Can a http request be sent with the nginx location directive? Can a http request be sent with the nginx location directive? curl curl

Can a http request be sent with the nginx location directive?


(as pointed out in the comments), ngx_http_lua_module can do it!

location / {          access_by_lua_block  {            os.execute("/usr/bin/curl --data 'v=1&t=pageview&tid=UA-XXXXXXXX-X&cid=123&dp=hit'  https://google-analytics.com/collect >/dev/null 2>/dev/null")         }}

note that the execution halts the pageload until curl has finished. to run curl in the background and continue the pageload immediately, add a space and an & to the end so it looks like

>/dev/null 2>/dev/null &")


What you're trying to do — execute a new curl instance for Google Analytics on each URL request on your server — is a wrong approach to the problem:

  1. Nginx itself is easily capable of servicing 10k+ concurrent connections at any given time as a lower limit, i.e., as a minimum, if you do things right, see https://en.wikipedia.org/wiki/C10k_problem.

  2. On the other hand, the performance of fork, the underlying system call that creates a new process, which would be necessary if you want to run curl for each request, is very slow, on the order 1k forks per second as an upper limit, e.g., if you do things right, that's the fastest it'll ever go, see Faster forking of large processes on Linux?.


What's the best alternative solution with better architecture?

  • My recommendation would be to perform this through batch processing. You're not really gaining anything by doing Google Analytics in real time, and a 5 minute delay in statistics should be more than adequate. You could write a simple script in a programming language of your choice to look through relevant http://nginx.org/r/access_log, collect the data for the required time period, and make a single batch request (and/or multiple individual requests from within a single process) to Google Analytics with the requisite information about each visitor in the last 5 minutes. You can run this as a daemon process, or as a script from a cron job, see crontab(5) and crontab(1).

  • Alternatively, if you still want real-time processing for Google Analytics (which I don't recommend, because most of these services themselves are implemented on an eventual consistency basis, meaning, GA itself wouldn't necessarily guarantee accurate real-time statistics for the last XX seconds/minutes/hours/etc), then you might want to implement a daemon of some sort to handle statistics in real time:

    • My suggestion would still be to utilise access_log in such daemon, for example, through a tail -f /var/www/logs/access_log equivalent in your favourite programming language, where you'd be opening the access_log file as a stream, and processing data as it comes and when it comes.

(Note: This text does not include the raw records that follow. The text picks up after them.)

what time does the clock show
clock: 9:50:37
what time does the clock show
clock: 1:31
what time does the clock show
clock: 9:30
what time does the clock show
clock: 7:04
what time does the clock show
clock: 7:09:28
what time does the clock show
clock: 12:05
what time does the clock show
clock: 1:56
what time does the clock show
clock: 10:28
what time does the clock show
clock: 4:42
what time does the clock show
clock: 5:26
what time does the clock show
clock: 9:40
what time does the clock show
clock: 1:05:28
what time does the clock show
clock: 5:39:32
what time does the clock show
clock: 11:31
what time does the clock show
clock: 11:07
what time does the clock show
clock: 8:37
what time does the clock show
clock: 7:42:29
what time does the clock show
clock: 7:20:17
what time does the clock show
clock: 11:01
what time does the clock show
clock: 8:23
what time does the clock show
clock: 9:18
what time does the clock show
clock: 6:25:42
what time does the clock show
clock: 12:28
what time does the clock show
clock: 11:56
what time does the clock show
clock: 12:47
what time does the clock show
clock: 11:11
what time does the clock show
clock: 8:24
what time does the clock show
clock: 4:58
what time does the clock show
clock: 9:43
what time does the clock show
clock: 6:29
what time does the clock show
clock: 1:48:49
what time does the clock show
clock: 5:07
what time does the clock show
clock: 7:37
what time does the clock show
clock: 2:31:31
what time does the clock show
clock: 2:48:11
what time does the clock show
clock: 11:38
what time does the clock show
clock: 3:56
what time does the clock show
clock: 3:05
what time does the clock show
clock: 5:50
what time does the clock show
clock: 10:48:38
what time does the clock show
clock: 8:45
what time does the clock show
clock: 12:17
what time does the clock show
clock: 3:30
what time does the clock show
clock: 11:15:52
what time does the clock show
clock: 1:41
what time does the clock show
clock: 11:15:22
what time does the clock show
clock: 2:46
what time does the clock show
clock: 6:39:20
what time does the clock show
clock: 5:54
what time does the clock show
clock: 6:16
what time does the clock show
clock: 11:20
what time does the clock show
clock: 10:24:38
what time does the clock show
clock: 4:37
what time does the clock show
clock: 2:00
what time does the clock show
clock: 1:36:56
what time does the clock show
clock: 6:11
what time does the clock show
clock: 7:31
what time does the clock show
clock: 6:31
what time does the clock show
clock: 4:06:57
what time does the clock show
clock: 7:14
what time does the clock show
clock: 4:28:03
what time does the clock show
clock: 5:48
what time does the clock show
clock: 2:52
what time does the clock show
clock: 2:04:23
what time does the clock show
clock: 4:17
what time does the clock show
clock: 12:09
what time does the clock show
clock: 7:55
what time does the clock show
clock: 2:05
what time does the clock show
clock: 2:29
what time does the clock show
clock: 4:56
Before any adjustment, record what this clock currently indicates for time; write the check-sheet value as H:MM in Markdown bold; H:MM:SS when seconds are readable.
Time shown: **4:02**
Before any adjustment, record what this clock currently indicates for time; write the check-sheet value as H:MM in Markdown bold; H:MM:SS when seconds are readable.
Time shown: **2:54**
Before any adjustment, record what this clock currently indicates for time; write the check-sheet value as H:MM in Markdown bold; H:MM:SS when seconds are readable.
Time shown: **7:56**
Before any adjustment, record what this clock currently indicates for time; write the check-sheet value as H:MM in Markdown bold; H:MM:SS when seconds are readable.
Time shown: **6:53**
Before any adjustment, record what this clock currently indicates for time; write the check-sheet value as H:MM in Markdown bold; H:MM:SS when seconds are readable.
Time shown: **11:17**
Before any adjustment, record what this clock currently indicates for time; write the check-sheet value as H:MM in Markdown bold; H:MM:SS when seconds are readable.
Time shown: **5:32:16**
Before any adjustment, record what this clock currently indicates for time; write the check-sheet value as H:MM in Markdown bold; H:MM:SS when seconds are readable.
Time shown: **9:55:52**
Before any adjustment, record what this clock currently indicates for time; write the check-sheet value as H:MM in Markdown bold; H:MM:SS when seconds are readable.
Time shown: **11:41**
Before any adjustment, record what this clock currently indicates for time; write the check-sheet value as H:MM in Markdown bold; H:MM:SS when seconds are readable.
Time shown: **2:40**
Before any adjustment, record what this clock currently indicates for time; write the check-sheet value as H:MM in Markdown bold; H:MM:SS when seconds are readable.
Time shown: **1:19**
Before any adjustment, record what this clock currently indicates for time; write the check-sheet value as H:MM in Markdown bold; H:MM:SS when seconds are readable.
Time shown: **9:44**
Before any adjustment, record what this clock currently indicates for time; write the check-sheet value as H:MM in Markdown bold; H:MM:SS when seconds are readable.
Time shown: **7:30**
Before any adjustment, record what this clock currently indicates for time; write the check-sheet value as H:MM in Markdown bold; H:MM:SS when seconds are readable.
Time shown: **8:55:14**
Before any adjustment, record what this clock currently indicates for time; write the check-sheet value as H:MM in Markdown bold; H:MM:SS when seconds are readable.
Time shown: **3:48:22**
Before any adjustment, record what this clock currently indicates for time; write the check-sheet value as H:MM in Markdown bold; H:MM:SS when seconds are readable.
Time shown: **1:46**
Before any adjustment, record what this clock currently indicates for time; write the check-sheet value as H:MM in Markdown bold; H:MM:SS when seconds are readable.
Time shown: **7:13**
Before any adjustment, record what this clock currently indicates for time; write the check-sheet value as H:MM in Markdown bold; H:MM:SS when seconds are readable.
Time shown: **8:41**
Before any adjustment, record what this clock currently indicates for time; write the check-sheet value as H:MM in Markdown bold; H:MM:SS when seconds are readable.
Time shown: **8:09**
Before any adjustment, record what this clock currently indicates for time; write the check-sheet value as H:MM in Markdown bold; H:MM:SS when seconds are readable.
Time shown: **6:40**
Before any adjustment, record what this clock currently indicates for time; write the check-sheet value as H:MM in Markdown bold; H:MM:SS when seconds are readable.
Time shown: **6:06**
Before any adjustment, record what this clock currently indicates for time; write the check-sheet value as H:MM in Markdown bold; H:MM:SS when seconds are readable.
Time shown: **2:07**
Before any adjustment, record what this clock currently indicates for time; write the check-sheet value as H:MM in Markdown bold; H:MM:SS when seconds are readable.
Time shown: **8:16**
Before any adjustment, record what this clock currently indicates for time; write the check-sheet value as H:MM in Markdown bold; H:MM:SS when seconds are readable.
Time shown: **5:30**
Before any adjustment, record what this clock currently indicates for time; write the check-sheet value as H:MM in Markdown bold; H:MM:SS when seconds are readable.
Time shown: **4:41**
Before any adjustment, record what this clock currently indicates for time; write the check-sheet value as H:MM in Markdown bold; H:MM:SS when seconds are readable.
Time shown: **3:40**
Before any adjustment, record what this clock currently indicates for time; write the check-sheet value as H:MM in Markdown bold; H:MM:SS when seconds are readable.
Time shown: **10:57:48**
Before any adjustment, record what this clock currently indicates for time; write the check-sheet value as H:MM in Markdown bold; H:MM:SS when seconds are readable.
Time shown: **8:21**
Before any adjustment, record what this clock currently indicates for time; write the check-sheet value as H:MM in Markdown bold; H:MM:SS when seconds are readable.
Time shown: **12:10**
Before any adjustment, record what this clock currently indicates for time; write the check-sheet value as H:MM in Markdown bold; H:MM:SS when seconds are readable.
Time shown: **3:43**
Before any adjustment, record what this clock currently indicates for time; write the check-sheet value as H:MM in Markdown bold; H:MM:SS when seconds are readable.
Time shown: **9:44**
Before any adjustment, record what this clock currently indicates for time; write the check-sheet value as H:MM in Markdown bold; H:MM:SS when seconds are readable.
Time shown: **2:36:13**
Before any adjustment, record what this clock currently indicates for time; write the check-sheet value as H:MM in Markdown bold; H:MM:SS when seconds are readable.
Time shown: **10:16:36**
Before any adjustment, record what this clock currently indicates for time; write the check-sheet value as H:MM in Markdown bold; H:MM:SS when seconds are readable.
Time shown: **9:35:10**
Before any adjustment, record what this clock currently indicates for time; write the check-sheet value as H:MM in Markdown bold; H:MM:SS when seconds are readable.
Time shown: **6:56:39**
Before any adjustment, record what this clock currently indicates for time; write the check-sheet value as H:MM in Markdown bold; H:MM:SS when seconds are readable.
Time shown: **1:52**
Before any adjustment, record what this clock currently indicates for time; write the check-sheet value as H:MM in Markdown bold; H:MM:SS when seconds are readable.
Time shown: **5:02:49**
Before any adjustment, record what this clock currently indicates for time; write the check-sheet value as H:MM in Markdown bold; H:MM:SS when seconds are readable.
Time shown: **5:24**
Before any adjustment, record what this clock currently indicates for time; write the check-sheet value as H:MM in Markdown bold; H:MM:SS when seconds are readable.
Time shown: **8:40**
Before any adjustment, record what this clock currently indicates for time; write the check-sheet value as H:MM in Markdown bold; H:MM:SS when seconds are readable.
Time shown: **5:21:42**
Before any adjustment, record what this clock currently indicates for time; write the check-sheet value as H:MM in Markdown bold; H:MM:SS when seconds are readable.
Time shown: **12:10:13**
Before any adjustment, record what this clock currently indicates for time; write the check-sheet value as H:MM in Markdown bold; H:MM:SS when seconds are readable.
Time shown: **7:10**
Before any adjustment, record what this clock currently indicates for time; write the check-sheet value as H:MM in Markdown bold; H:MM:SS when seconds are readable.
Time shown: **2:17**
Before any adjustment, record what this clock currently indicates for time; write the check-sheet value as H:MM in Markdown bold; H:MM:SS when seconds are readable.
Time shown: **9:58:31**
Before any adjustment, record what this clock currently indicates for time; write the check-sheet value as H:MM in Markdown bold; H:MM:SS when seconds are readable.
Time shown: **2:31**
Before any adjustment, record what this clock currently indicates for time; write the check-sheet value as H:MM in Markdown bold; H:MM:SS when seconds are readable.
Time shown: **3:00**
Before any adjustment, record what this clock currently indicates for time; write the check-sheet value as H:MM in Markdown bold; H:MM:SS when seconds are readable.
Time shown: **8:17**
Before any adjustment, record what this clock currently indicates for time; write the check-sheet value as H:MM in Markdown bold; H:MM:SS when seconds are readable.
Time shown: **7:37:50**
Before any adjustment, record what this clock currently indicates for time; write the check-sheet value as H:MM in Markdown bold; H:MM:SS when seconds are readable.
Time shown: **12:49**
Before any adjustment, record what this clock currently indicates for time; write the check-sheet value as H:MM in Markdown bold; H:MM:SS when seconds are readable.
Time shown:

    • Alternatively, you could implement this daemon to have an HTTP request interface itself, and duplicate each incoming request to both your actual backend, as well as this extra server.You could multiplex this through nginx with the help of the not-built-by-default auth_request or add_after_body to make a "free" subrequest for each request. This subrequest would go to your server, for example, written in Go. The server would have at least two goroutines: one would process incoming requests into a queue (implemented through a buffered string channel), immediately issuing a reply to the client, to make sure to not delay nginx upstream; another one would receive the requests from the first one through the chan string from the first, processing them as it goes and sending appropriate requests to Google Analytics.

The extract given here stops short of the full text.